August 28, 2009: End of Chandrayaan-1 programme as per ISRO.

July 22, 2019: Chandrayaan-2 launched from Satish Dhawan Space Centre, Sriharikota.

August 20, 2019: Chandrayaan-2 spacecraft inserted into lunar orbit.

September 2, 2019: Vikram Lander was separated while orbiting the moon. However, communication from the lander to the ground stations was lost at an altitude of 2.1 km from the surface of the moon.

July 14, 2023: Chandrayaan-3 spacecraft lifted off from the second launchpad at the Satish Dhawan Space Centre, Sriharikota.

August 23/24, 2023: Scientists at ISRO have tentatively scheduled a soft landing on the lunar surface.

Also read: LVM-3 successfully injects 36 satellites into intended orbits

The Tamil connect

What is so uniquely common about the Chandrayaan series that started with the maiden lunar mission back in 2008? A Tamil connect.

After Tamil Nadu-born Mayilsamy Annadurai and M Vanitha helmed Chandrayaan-1 and 2, Villupuram native P Veeramuthuvel is overseeing the third mission.

The ISRO, under the chairmanship of a soft-spoken S Somanath, aims to enter an elite league of nations that have mastered the art of soft landing on the lunar surface, with a similar attempt made in 2008 not fetching the desired results.

Veeramuthuvel is currently the project director of the Chandrayaan-3 mission.
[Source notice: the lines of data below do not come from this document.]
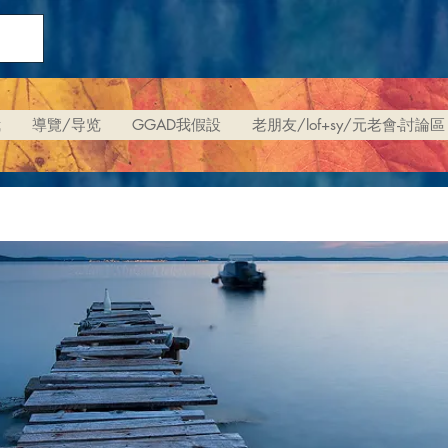
我
導覽/导览
GGAD我假設
老朋友/lof+sy/元老會-討論區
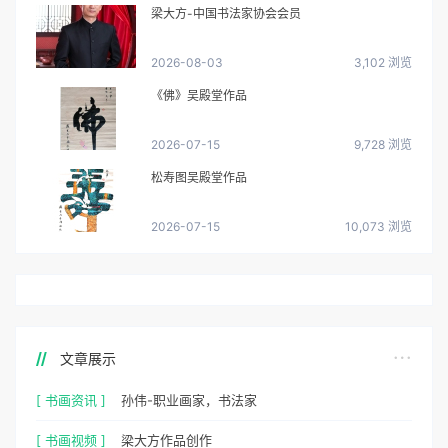
梁大方-中国书法家协会会员
2026-08-03
3,102 浏览
《佛》吴殿堂作品
2026-07-15
9,728 浏览
松寿图吴殿堂作品
2026-07-15
10,073 浏览
文章展示
[ 书画资讯 ]
孙伟-职业画家，书法家
[ 书画视频 ]
梁大方作品创作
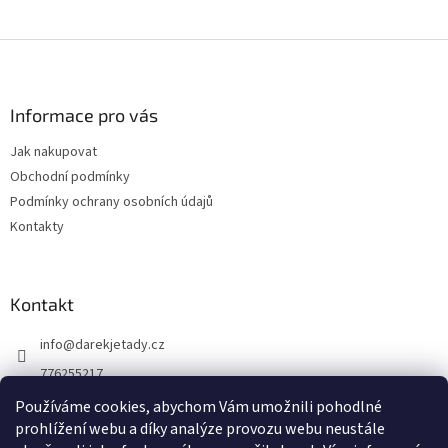
Z
á
p
a
Informace pro vás
t
Jak nakupovat
í
Obchodní podmínky
Podmínky ochrany osobních údajů
Kontakty
Kontakt
info
@
darekjetady.cz
776255217
DÁREK JE TADY
Používáme cookies, abychom Vám umožnili pohodlné
prohlížení webu a díky analýze provozu webu neustále
darek_je_tady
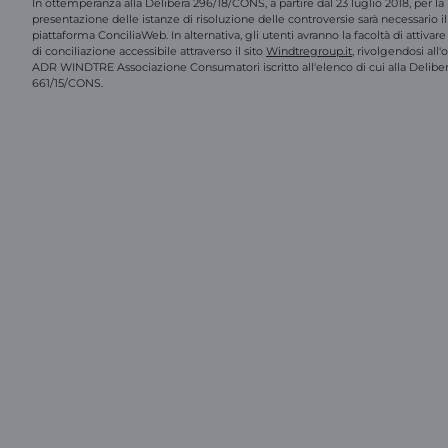
In ottemperanza alla Delibera 296/18/CONS, a partire dal 23 luglio 2018, per la
presentazione delle istanze di risoluzione delle controversie sarà necessario il 
piattaforma ConciliaWeb. In alternativa, gli utenti avranno la facoltà di attivar
di conciliazione accessibile attraverso il sito
Windtregroup.it
, rivolgendosi all
ADR WINDTRE Associazione Consumatori iscritto all'elenco di cui alla Delibe
661/15/CONS.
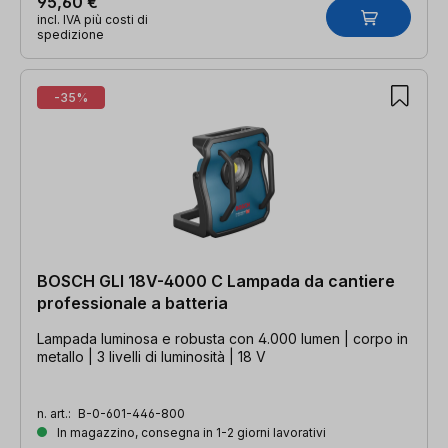
95,60 €
incl. IVA più costi di
spedizione
-35%
BOSCH GLI 18V-4000 C Lampada da cantiere
professionale a batteria
Lampada luminosa e robusta con 4.000 lumen | corpo in
metallo | 3 livelli di luminosità | 18 V
n. art.:
B-0-601-446-800
In magazzino, consegna in 1-2 giorni lavorativi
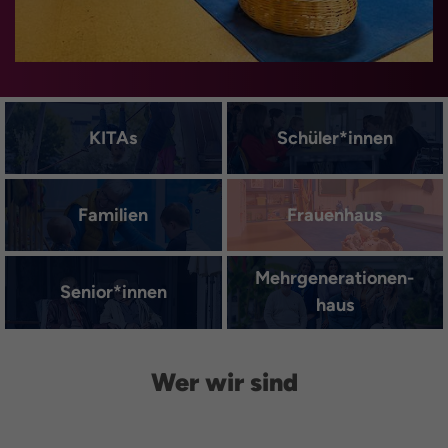
KITAs
Schüler*innen
Familien
Frauenhaus
Mehrgenerationen­
Senior*innen
haus
Wer wir sind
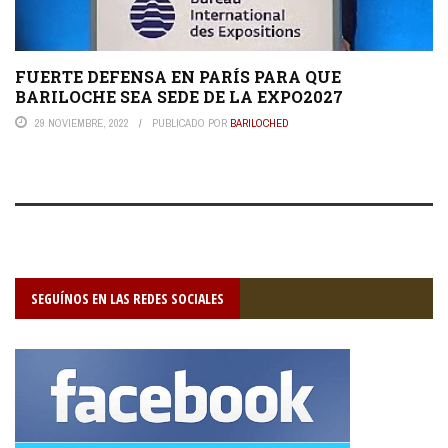
FUERTE DEFENSA EN PARÍS PARA QUE
BARILOCHE SEA SEDE DE LA EXPO2027
29 NOVIEMBRE, 2022
PUBLICADO POR
BARILOCHED
SEGUÍNOS EN LAS REDES SOCIALES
Hailing from Tamil Nadu’s Villupuram district, Ph.D. holder Veeramuthuvel is an alumnus of the prestigious Indian Institute of Technology, Madras.

He succeeds Vanitha who was the project director of the Chandrayaan-2 mission under the leadership of then ISRO Chief K Sivan.

Vanitha also became the first woman project director in the history of ISRO.

Annadurai has been hailed as the “Moon Man of India” after he helmed the maiden Chandrayaan mission in 2008.

Interestingly, former President, the late Dr APJ Abdul Kalam, who led India’s rocket programme, hailed from Tamil Nadu’s Rameswaram.